SARS-CoV-2 is primarily transmitted by droplets, via coughing or sneezing, as opposed to transfer from surfaces, according to the CDC. The virus can be active on hard surfaces such as plastic or stainless steel for 2-3 days and cardboard for 1 day. While the virus may potentially be aerosolized via droplets for several hours (< 3 hours), this is not believed to be the primary mode of transmission. See

While there’s no evidence that the coronavirus is a foodborne illness, experts say uncooked foods like deli meats, salads, and fruits can be susceptible to the contagion if exposed, handled, or prepared without the proper safety precautions.

Although many people are under the impression that ordering take out is safe, doing so is still a risk. An article published in Vice suggests that deli meats, produce, and open-air meals may be particularly risky, whereas cooked meals are generally not as vulnerable to contamination. For produce, coronavirus may survive for longer time periods on foods with tougher, sometimes disposable exteriors, such as bananas and other fruits and vegetables.

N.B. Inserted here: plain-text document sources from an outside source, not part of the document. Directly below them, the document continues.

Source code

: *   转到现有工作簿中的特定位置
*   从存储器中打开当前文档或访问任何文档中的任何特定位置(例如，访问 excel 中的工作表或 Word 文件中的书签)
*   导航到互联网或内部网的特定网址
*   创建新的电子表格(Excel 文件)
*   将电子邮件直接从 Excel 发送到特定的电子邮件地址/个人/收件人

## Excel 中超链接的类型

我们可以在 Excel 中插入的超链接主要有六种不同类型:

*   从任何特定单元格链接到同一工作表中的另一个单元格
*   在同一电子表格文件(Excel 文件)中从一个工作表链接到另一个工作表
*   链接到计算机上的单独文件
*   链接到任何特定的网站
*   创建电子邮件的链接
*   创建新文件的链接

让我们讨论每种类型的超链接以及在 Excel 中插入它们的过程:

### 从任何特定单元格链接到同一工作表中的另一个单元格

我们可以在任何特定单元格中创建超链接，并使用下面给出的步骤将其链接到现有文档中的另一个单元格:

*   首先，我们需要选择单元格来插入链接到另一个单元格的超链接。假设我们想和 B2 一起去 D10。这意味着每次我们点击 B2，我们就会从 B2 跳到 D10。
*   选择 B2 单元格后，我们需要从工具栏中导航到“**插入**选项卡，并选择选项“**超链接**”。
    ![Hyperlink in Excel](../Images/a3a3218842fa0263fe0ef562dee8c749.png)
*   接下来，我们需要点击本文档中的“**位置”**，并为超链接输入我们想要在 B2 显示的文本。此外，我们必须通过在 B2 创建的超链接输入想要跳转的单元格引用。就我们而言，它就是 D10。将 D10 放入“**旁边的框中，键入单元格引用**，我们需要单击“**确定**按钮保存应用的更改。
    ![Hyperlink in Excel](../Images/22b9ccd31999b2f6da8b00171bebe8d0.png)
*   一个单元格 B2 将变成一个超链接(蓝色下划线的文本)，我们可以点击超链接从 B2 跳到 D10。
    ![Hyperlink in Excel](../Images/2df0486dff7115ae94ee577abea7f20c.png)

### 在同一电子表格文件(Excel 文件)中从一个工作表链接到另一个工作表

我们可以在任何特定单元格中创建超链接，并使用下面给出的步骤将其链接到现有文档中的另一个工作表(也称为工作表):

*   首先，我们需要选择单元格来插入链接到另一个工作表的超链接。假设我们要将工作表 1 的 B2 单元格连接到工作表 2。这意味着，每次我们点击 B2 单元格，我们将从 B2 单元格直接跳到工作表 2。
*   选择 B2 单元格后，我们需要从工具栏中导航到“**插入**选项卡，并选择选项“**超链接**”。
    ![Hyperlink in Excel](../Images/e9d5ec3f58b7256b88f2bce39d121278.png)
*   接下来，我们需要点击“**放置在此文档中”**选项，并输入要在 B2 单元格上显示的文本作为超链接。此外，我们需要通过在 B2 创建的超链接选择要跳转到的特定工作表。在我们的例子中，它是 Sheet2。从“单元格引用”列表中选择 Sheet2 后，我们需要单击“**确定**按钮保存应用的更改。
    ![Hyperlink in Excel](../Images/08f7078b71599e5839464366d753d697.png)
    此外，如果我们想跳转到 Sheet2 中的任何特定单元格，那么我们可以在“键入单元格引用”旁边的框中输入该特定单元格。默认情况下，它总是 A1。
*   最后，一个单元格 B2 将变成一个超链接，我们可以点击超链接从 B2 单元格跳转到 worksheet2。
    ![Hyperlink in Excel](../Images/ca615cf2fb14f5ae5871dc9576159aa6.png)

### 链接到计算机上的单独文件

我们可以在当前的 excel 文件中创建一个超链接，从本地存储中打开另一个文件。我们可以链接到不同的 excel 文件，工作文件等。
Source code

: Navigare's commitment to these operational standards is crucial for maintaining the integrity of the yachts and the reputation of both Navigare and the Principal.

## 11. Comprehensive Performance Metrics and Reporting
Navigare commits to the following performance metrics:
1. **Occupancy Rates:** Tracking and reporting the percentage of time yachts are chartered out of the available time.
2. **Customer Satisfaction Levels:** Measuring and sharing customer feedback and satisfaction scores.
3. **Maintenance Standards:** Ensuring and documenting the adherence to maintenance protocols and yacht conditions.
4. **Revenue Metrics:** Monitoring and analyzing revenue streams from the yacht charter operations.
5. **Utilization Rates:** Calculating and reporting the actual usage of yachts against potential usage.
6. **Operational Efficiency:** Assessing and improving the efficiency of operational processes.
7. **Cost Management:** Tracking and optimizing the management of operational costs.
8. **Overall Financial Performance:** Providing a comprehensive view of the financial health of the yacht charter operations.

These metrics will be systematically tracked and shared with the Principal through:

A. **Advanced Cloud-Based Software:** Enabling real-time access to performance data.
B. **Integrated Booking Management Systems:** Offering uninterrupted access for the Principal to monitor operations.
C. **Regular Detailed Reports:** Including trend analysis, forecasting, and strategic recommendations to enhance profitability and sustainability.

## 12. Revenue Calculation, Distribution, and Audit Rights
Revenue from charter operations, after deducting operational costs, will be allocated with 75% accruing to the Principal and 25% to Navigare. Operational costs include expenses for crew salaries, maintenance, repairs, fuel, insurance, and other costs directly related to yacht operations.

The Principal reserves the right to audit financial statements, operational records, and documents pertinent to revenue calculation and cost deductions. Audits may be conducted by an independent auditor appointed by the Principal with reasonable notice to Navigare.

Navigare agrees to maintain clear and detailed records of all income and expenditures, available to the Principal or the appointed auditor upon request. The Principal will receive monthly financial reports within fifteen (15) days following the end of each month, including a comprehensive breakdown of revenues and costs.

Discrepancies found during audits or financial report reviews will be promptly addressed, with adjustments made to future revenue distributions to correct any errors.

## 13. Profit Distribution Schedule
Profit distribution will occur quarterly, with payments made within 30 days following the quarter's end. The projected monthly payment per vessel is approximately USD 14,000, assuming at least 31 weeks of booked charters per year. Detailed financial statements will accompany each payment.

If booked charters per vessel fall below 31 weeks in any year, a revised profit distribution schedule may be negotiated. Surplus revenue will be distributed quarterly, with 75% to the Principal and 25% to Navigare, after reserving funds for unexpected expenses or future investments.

Here are some basic tips for consumers to follow:

· Avoid uncooked and open-air meals, like from a food truck or buffet.

· Don’t use unfamiliar utensils.

· Wash fruit and vegetables.

· Cook food at least 140 degrees Fahrenheit, which neutralizes the virus.

· Buy packaged foods when possible.

The greater risk of COVID-19 transmission comes not from the food itself, but from the surfaces on which the food is prepared, such as shared utensils and the packaging and bag surfaces in which take-out food is delivered. At the end of the day, the most important actions consumers can take are minimizing face touching and washing hands frequently.